Abbot is a bit of a Berk... sort of hard to endorse any of them right now, I sort of felt the same as you in some respects,

Until it came to light, that one of the bombers from Saturday night, was already known to Mi5 and the police and only last year, had even been on the television in a documentary about terrorism waving an ISIS flag around, AND he'd been reported to authorities by a third party for trying to radicalise children, all of this under Theresa May's watch....... which I think takes some beating as far as incompetence goes!
 
Is the current capability to deploy malware to targets telephones and capture the data before encryption being intentionally underplayed by authorities, to give targets a false sense of security ? (Enigma'ish)
By using PGP (or the like) encryption yourself, and assuring that the sending/receiving devices are isolated you can adopt secure strategies, but are the targets that aware.

This article Their monitoring included the successful decoding of PGP encryption software used by Shilling and Defraine and others on their multiple BlackBerry phones.
misleadingly suggested decoding PGP keys which is not computationally feasible, but rather they probbaly deployed malware.

Equally providing backdoors on the encryption has long time been common place in France for telecom companies (we were given encryption keys blessed by authorities)
which I believe was under the eprivacy laws, so there is a president which press does not seem to acknowledge
see
https://techcrunch.com/2016/08/24/e...e-as-france-and-germany-call-for-decrypt-law/
https://techcrunch.com/2016/04/12/europe-consulting-on-new-telecoms-data-privacy-and-cookie-rules/
 
Abbot is a bit of a Berk... sort of hard to endorse any of them right now, I sort of felt the same as you in some respects,

Until it came to light, that one of the bombers from Saturday night, was already known to Mi5 and the police and only last year, had even been on the television in a documentary about terrorism waving an ISIS flag around, AND he'd been reported to authorities by a third party for trying to radicalise children, all of this under Theresa May's watch....... which I think takes some beating as far as incompetence goes!

Yes, but Corbyn's government is even less likely to take action on these things.
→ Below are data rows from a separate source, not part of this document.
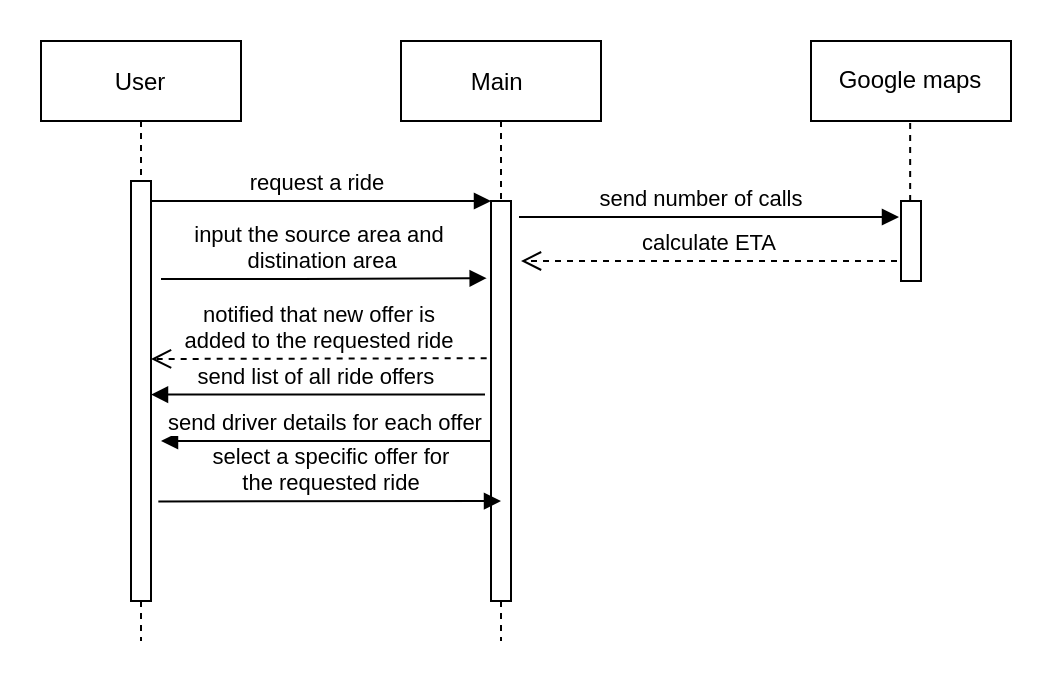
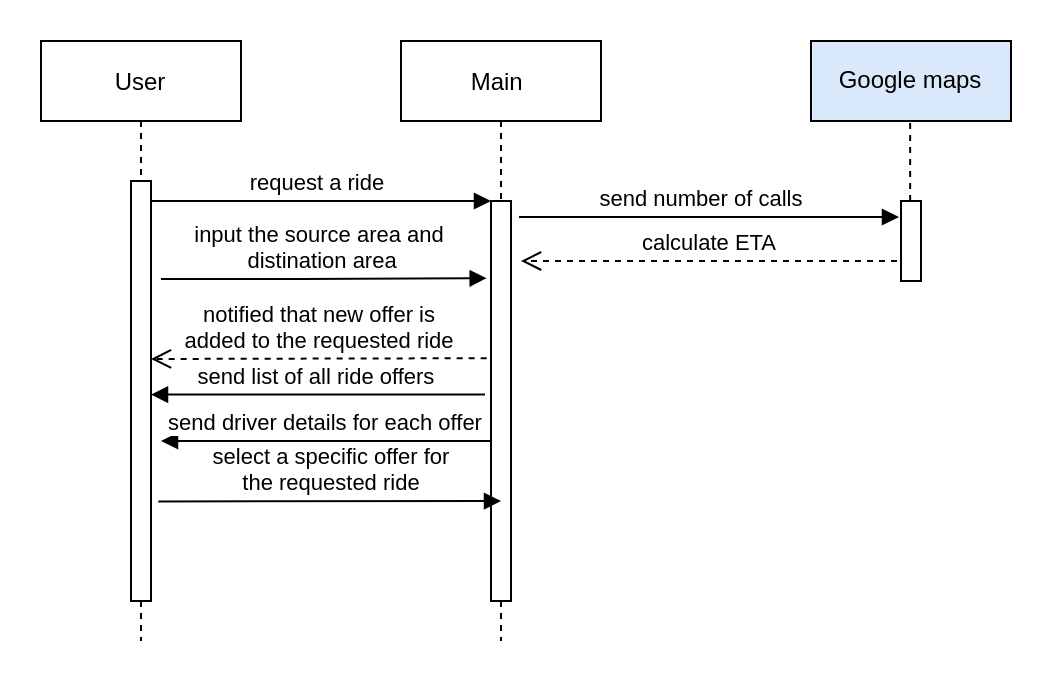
  <mxCell id="0" />
  <mxCell id="1" parent="0" />
  <mxCell id="2" value="User" style="shape=umlLifeline;perimeter=lifelinePerimeter;container=1;collapsible=0;recursiveResize=0;rounded=0;shadow=0;strokeWidth=1;" parent="1" vertex="1"><mxGeometry x="20" y="20" width="100" height="300" as="geometry" /></mxCell>
  <mxCell id="3" value="" style="points=[];perimeter=orthogonalPerimeter;rounded=0;shadow=0;strokeWidth=1;" parent="2" vertex="1"><mxGeometry x="45" y="70" width="10" height="210" as="geometry" /></mxCell>
  <mxCell id="4" value="Main " style="shape=umlLifeline;perimeter=lifelinePerimeter;container=1;collapsible=0;recursiveResize=0;rounded=0;shadow=0;strokeWidth=1;" parent="1" vertex="1"><mxGeometry x="200" y="20" width="100" height="300" as="geometry" /></mxCell>
  <mxCell id="5" value="" style="points=[];perimeter=orthogonalPerimeter;rounded=0;shadow=0;strokeWidth=1;" parent="4" vertex="1"><mxGeometry x="45" y="80" width="10" height="200" as="geometry" /></mxCell>
  <mxCell id="6" value="request a ride " style="verticalAlign=bottom;endArrow=block;entryX=0;entryY=0;shadow=0;strokeWidth=1;" parent="1" source="3" target="5" edge="1"><mxGeometry relative="1" as="geometry"><mxPoint x="175" y="100" as="sourcePoint" /></mxGeometry></mxCell>
  <mxCell id="7" value="" style="points=[];perimeter=orthogonalPerimeter;rounded=0;shadow=0;strokeWidth=1;" parent="1" vertex="1"><mxGeometry x="450" y="100" width="10" height="40" as="geometry" /></mxCell>
- <mxCell id="8" value="Google maps" style="rounded=0;whiteSpace=wrap;html=1;" vertex="1" parent="1"><mxGeometry x="405" y="20" width="100" height="40" as="geometry" /></mxCell>
+ <mxCell id="8" value="Google maps" style="rounded=0;whiteSpace=wrap;html=1;fillColor=#dae8fc;" vertex="1" parent="1"><mxGeometry x="405" y="20" width="100" height="40" as="geometry" /></mxCell>
  <mxCell id="9" value="" style="endArrow=none;dashed=1;html=1;" edge="1" parent="1"><mxGeometry width="50" height="50" relative="1" as="geometry"><mxPoint x="454.58" y="100" as="sourcePoint" /><mxPoint x="454.58" y="60" as="targetPoint" /></mxGeometry></mxCell>
  <mxCell id="10" value="input the source area and&lt;br&gt;&amp;nbsp;distination area" style="html=1;verticalAlign=bottom;endArrow=block;entryX=-0.217;entryY=0.193;entryDx=0;entryDy=0;entryPerimeter=0;" edge="1" parent="1" target="5"><mxGeometry x="-0.032" width="80" relative="1" as="geometry"><mxPoint x="80" y="139" as="sourcePoint" /><mxPoint x="250" y="120" as="targetPoint" /><Array as="points"><mxPoint x="140" y="139" /></Array><mxPoint as="offset" /></mxGeometry></mxCell>
  <mxCell id="11" value="notified that new offer is &lt;br&gt;added to the requested ride" style="html=1;verticalAlign=bottom;endArrow=open;dashed=1;endSize=8;exitX=-0.217;exitY=0.393;exitDx=0;exitDy=0;exitPerimeter=0;" edge="1" parent="1" source="5"><mxGeometry relative="1" as="geometry"><mxPoint x="240" y="180" as="sourcePoint" /><mxPoint x="75" y="179" as="targetPoint" /></mxGeometry></mxCell>
  <mxCell id="12" value="send list of all ride offers&amp;nbsp;" style="html=1;verticalAlign=bottom;endArrow=block;exitX=-0.3;exitY=0.484;exitDx=0;exitDy=0;exitPerimeter=0;" edge="1" parent="1" source="5" target="3"><mxGeometry x="-0.001" width="80" relative="1" as="geometry"><mxPoint x="245" y="210" as="sourcePoint" /><mxPoint x="90" y="201" as="targetPoint" /><mxPoint as="offset" /></mxGeometry></mxCell>
  <mxCell id="13" value="send driver details for each offer" style="html=1;verticalAlign=bottom;endArrow=block;" edge="1" parent="1"><mxGeometry width="80" relative="1" as="geometry"><mxPoint x="245" y="220" as="sourcePoint" /><mxPoint x="80" y="220" as="targetPoint" /></mxGeometry></mxCell>
  <mxCell id="14" value="select a specific offer for &lt;br&gt;the requested ride" style="html=1;verticalAlign=bottom;endArrow=block;entryX=0.5;entryY=0.75;entryDx=0;entryDy=0;entryPerimeter=0;exitX=1.367;exitY=0.763;exitDx=0;exitDy=0;exitPerimeter=0;" edge="1" parent="1" source="3" target="5"><mxGeometry width="80" relative="1" as="geometry"><mxPoint x="80" y="250" as="sourcePoint" /><mxPoint x="240" y="250" as="targetPoint" /></mxGeometry></mxCell>
  <mxCell id="15" value="send number of calls" style="html=1;verticalAlign=bottom;endArrow=block;" edge="1" parent="1"><mxGeometry x="-0.039" width="80" relative="1" as="geometry"><mxPoint x="259" y="108" as="sourcePoint" /><mxPoint x="449" y="108" as="targetPoint" /><mxPoint as="offset" /></mxGeometry></mxCell>
  <mxCell id="16" value="calculate ETA" style="html=1;verticalAlign=bottom;endArrow=open;dashed=1;endSize=8;" edge="1" parent="1"><mxGeometry relative="1" as="geometry"><mxPoint x="448" y="130" as="sourcePoint" /><mxPoint x="260" y="130" as="targetPoint" /></mxGeometry></mxCell>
His SJW disciples don't like it :/
 
I do find it amusing in the london bridge thread we have people calling for internment camps, mass arrests, deportations, punishing families etc then this thread we have people saying heavier monitoring of the internet (where most attackers seem to be radicalised) is just too far!

Internment/deportation/etc only affects some people, internet restrictions affect everybody..

Having said that, There is a part of me that doesn't mind the internet radicalising people, Anybody who has the potential to be radicalised is already half way there and I want to know who they are. once they are radicalised we can identify them and take action. (Intern/Deport/etc.)

If I am hunting for wasps nests in the shrubbery, I dont just wait for them to come out and sting me, I will poke the hedge until I find them...
 
I do find it amusing in the london bridge thread we have people calling for internment camps, mass arrests, deportations, punishing families etc then this thread we have people saying heavier monitoring of the internet (where most attackers seem to be radicalised) is just too far!

Because throwing people in internment camps or mass arrests don't directly affect them. Breaking the internet does. People want the authorities to crack-down and do things as long as they have no effect on their own lives.